# Assigned task
Reproduce the lines from the one containing "at sub-stations using" through the last line, including both, and leave the pictures out of your answer.

# Data
————————
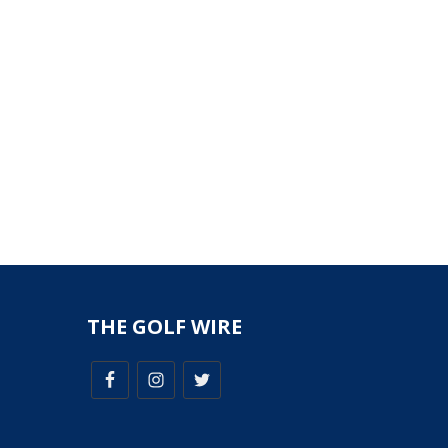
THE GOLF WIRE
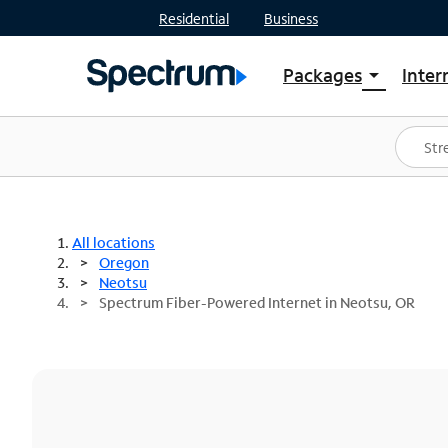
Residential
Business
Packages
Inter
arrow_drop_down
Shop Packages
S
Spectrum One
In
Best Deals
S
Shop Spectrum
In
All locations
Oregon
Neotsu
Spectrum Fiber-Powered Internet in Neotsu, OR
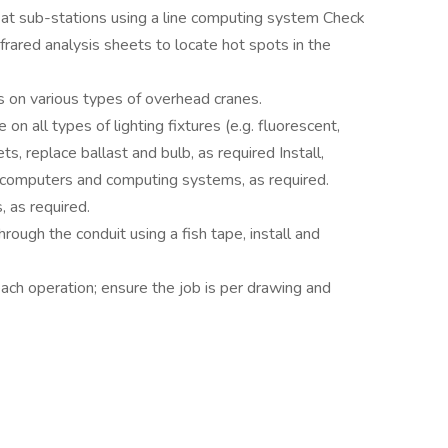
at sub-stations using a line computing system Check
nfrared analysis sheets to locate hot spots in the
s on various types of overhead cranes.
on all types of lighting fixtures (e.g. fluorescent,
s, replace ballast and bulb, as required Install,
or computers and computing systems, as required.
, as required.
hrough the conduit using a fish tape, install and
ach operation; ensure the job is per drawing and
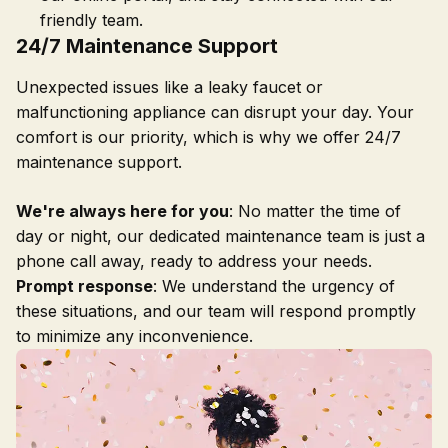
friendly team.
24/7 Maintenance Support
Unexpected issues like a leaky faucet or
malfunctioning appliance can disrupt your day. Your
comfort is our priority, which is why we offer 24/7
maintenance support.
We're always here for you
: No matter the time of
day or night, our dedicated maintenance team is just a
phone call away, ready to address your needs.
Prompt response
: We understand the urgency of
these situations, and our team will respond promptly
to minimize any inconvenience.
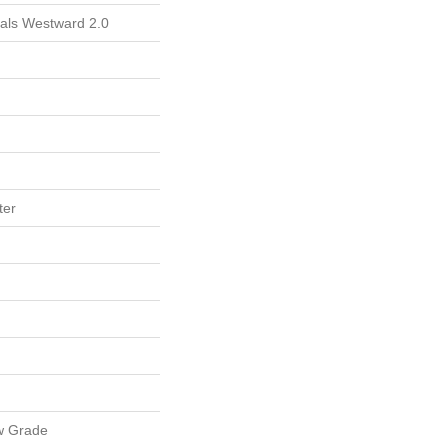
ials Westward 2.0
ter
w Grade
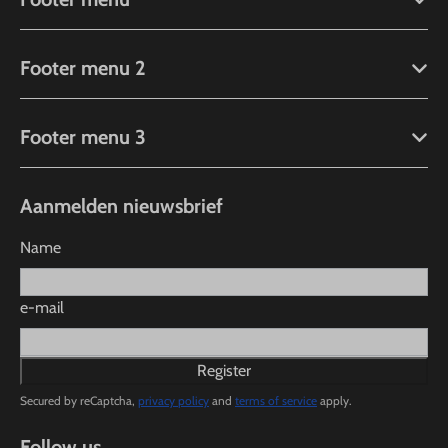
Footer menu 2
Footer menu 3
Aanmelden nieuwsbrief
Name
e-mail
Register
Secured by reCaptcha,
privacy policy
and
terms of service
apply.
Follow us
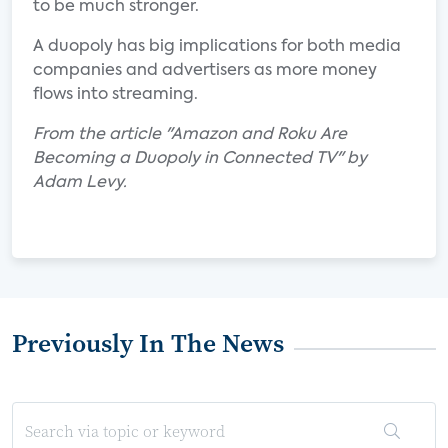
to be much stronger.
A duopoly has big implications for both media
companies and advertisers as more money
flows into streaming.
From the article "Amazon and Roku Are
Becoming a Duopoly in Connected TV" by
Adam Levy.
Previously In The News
————————
# Task solution
at sub-stations using a line computing system Check
nfrared analysis sheets to locate hot spots in the
s on various types of overhead cranes.
on all types of lighting fixtures (e.g. fluorescent,
s, replace ballast and bulb, as required Install,
or computers and computing systems, as required.
, as required.
hrough the conduit using a fish tape, install and
ach operation; ensure the job is per drawing and
friendly team.
24/7 Maintenance Support
Unexpected issues like a leaky faucet or
malfunctioning appliance can disrupt your day. Your
comfort is our priority, which is why we offer 24/7
maintenance support.
We're always here for you
: No matter the time of
day or night, our dedicated maintenance team is just a
phone call away, ready to address your needs.
Prompt response
: We understand the urgency of
these situations, and our team will respond promptly
to minimize any inconvenience.
ials Westward 2.0
ter
w Grade
Footer menu 2
Footer menu 3
Aanmelden nieuwsbrief
Name
e-mail
Register
Secured by reCaptcha,
privacy policy
and
terms of service
apply.
Follow us
to be much stronger.
A duopoly has big implications for both media
companies and advertisers as more money
flows into streaming.
From the article "Amazon and Roku Are
Becoming a Duopoly in Connected TV" by
Adam Levy.
Previously In The News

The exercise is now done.